What is required: Exact reproduction is needed for the lines from the one with "19. Total Receipts" to the end of the listing below, and for no other lines.

***** Records for this task *****

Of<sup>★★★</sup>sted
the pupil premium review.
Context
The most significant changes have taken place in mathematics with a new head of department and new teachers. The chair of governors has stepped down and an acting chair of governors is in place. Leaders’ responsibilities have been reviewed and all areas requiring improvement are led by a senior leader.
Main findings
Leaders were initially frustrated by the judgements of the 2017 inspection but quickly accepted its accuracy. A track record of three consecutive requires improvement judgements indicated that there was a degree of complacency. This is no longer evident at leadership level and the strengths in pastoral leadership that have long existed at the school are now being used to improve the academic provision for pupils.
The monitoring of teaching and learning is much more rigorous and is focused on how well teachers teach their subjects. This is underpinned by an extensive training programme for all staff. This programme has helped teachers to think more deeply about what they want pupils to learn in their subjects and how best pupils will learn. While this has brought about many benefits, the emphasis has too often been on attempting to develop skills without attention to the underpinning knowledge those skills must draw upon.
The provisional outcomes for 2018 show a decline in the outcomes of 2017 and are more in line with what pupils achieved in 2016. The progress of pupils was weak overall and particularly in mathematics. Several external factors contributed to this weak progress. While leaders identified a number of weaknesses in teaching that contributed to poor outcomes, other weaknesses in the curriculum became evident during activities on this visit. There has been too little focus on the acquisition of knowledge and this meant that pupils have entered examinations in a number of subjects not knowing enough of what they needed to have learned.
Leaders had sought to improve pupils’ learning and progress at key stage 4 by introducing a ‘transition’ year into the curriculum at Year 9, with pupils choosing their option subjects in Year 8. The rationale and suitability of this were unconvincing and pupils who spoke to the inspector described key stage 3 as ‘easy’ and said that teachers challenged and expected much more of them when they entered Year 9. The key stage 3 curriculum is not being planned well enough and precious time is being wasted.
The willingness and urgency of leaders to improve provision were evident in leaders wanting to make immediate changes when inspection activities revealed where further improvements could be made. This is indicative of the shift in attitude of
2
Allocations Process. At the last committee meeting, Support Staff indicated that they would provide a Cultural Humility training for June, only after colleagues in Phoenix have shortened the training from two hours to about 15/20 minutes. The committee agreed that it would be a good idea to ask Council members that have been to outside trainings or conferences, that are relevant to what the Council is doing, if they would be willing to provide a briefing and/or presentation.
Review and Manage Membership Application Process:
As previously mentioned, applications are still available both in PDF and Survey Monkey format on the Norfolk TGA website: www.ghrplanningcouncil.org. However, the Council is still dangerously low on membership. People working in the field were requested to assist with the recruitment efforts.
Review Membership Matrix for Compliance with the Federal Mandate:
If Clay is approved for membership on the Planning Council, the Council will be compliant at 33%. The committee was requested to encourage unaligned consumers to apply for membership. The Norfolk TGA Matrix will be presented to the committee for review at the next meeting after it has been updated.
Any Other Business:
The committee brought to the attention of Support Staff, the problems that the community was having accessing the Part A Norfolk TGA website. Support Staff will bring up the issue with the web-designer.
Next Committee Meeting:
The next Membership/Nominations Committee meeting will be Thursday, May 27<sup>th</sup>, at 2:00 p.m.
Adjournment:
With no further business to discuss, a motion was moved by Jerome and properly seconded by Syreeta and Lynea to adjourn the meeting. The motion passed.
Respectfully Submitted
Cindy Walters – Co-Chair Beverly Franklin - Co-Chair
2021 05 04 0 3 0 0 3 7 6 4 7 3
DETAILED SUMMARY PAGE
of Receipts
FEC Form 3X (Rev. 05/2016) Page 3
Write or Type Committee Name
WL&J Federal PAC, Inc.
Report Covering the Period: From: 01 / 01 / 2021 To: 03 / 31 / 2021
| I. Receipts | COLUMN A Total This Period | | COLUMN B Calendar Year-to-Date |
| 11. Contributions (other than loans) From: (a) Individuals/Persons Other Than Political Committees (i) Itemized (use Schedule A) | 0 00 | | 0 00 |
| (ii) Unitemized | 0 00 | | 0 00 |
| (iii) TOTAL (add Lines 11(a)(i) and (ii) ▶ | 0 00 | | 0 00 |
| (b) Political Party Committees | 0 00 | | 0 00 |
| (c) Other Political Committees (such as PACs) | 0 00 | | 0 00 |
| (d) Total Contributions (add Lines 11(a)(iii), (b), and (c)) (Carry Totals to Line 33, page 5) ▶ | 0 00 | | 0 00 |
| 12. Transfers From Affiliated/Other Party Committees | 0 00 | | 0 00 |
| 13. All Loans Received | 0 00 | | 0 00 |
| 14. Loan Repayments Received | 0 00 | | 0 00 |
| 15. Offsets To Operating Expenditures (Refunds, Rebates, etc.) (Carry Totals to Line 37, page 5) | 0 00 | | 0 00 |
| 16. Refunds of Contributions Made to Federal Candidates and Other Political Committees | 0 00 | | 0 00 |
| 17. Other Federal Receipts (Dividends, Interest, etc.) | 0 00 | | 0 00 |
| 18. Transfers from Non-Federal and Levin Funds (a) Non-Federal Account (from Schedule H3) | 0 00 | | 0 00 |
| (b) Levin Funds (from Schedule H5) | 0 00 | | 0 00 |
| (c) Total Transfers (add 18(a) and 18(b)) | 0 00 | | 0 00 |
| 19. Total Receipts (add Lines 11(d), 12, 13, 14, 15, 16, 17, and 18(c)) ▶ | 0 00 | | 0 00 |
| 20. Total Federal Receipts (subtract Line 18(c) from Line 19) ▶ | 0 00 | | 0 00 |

*****

Exercise response:
| 19. Total Receipts (add Lines 11(d), 12, 13, 14, 15, 16, 17, and 18(c)) ▶ | 0 00 | | 0 00 |
| 20. Total Federal Receipts (subtract Line 18(c) from Line 19) ▶ | 0 00 | | 0 00 |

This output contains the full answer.